Dienstag, 25. Mai 2010

So soll der Euro gerettet werden

Die Bundesregierung legt einen Rettungsplan für den Euro vor und gibt damit gleichzeitig zu, dass die EU von Anfang an falsch strukturiert war.

Die Finanz- und Wirtschaftskrise hat Europa nach wie vor fest im Griff. Wie verzweifelt und teilweise ratlos die Regierenden darauf reagieren, haben die panischen Reaktionen der letzten Wochen gezeigt.

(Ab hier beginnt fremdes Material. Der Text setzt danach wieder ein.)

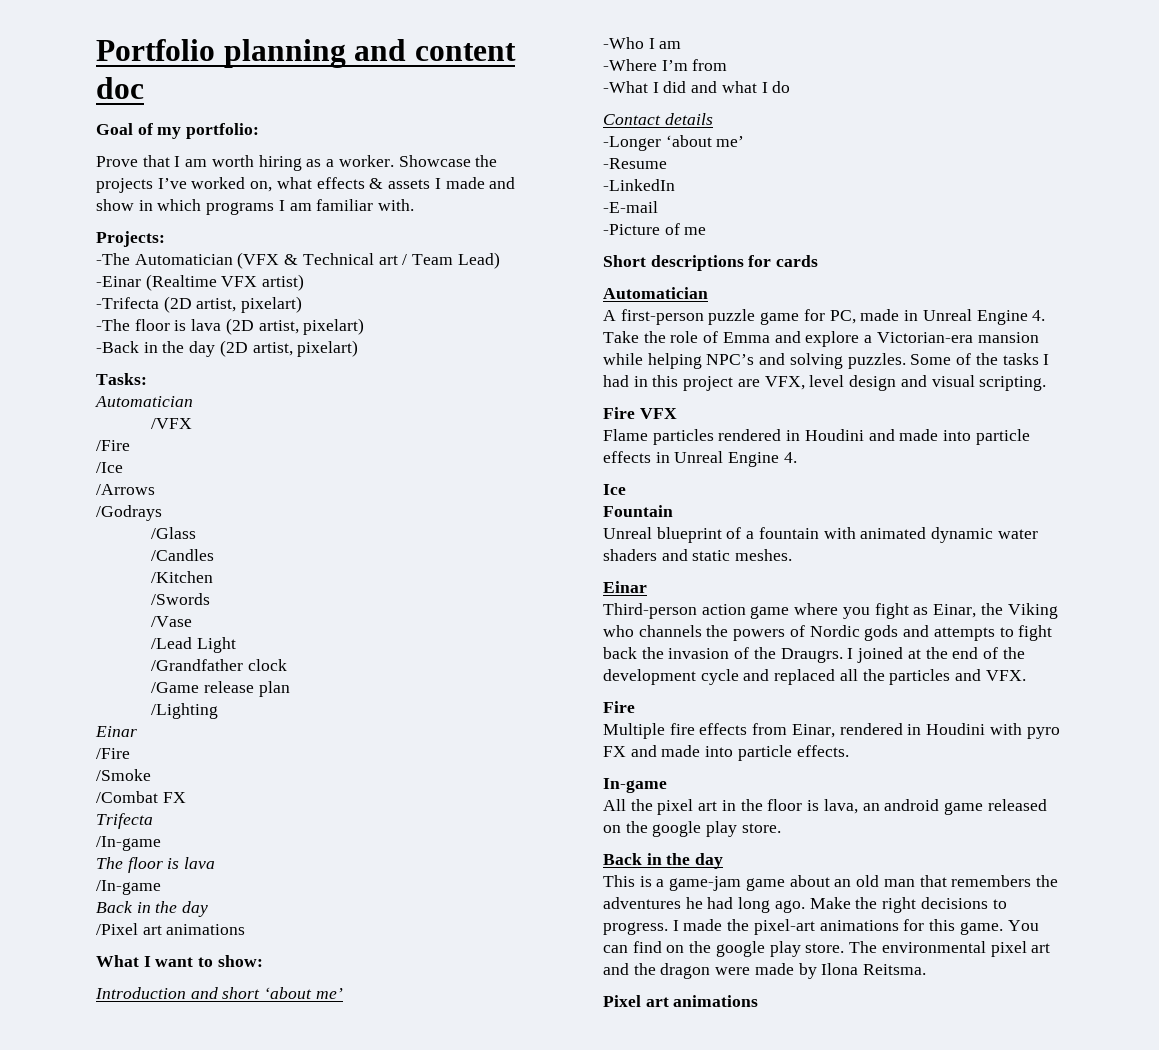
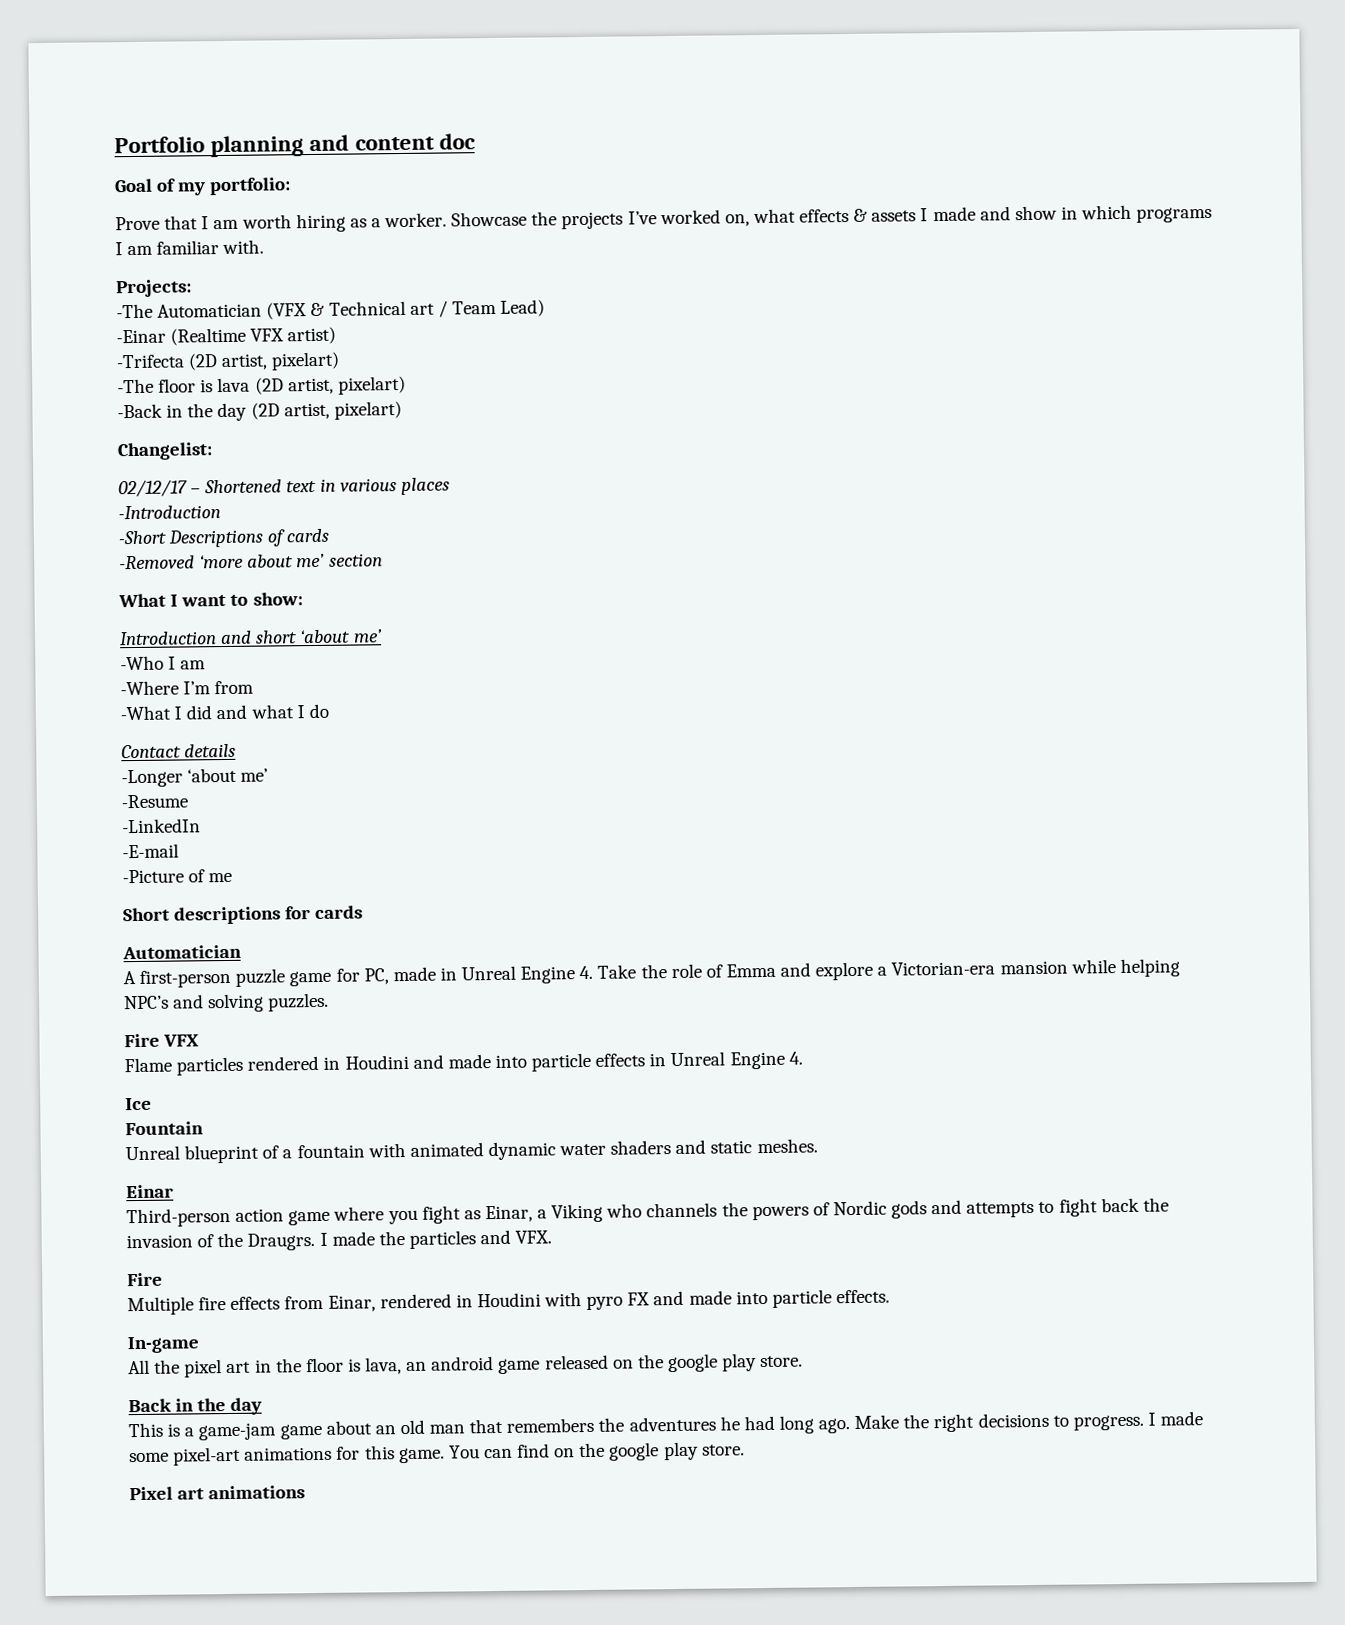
[96,373,147,385] [95,396,193,407] [151,418,193,429] [96,440,130,451] [96,462,123,473] [96,484,155,495] [96,505,162,521] [151,527,197,539] [151,549,215,561] [151,571,214,583] [151,593,211,605] [151,616,193,627] [151,637,236,653] [151,659,287,671] [151,681,290,697] [151,703,219,719] [95,726,137,737] [96,748,130,759] [96,769,151,781] [96,791,186,803] [96,813,153,829] [96,836,161,851] [96,857,216,873] [96,880,161,895] [96,901,209,917] [96,923,246,935] Tasks: // Automatician // /VFX // /Fire // /Ice // /Arrows // /Godrays // /Glass // /Candles // /Kitchen // /Swords // /Vase // /Lead Light // /Grandfather clock // /Game release plan // /Lighting // Einar // /Fire // /Smoke // /Combat FX // Trifecta // /In-game // The floor is lava // /In-game // Back in the day // /Pixel art animations -> [117,442,213,461] [118,477,450,498] [118,505,221,520] [118,528,330,548] [119,553,383,570] Changelist: // 02/12/17 – Shortened text in various places // -Introduction // -Short Descriptions of cards // -Removed ‘more about me’ section
[910,353,1050,365] [603,375,1047,391] Some of the tasks I had in this project are VFX, level design and visual scripting. -> (330, 1002) none
[980,603,1003,615] the -> [537,1209,548,1219] a
[857,647,1025,663] [603,669,858,685] joined at the end of the development cycle and replaced all -> [331,1231,375,1246] made
[727,919,750,931] the -> [129,1452,169,1463] some
[849,941,1051,957] [603,963,927,979] The environmental pixel art and the dragon were made by Ilona Reitsma. -> (745, 1450) none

Längst geht es nicht mehr um Griechenland, es geht um den Euro, um das Fortbestehen der Europäischen Union und um die Vermögen der Menschen.

Die Bundesregierung legt nun einen Neun-Punkte-Plan zur Stabilisierung der Euro-Zone mit folgenden Inhalten vor:

1. Die Haushaltsüberwachung innerhalb der EU sollte verschärft werden. Zusätzlich könnten die Stabilitätsprogramme der Euro-Länder einer strengeren und unabhängigen Prüfung unterzogen werden (z.B. durch die Europäische Zentralbank oder unabhängige Forschungsinstitute).

2. Die Verantwortung der nationalen Parlamente soll respektiert werden.

3. Alle Euro-Mitgliedstaaten sollen sich politisch verpflichten, das Regelwerk des Stabilität- und Wachstumspakts verbindlich und glaubwürdig zu verankern.

4. Im Defizitverfahren sollen Sanktionen früher und effektiver wirken. EU-Staaten, die sich nicht an die Vorgaben zum Defizitabbau halten, sollen vorübergehend keine EU-Strukturmittel bewilligt bekommen.

5. Euro-Mitgliedstaaten mit einem besonders hohen Schuldenstand sollen einem beschleunigten Defizitverfahren unterworfen werden.

6. Stimmrechte für solche Mitgliedstaaten, die in grober Weise gegen die Spielregeln der Währungsunion verstoßen, sollen für mindestens ein Jahr suspendiert werden.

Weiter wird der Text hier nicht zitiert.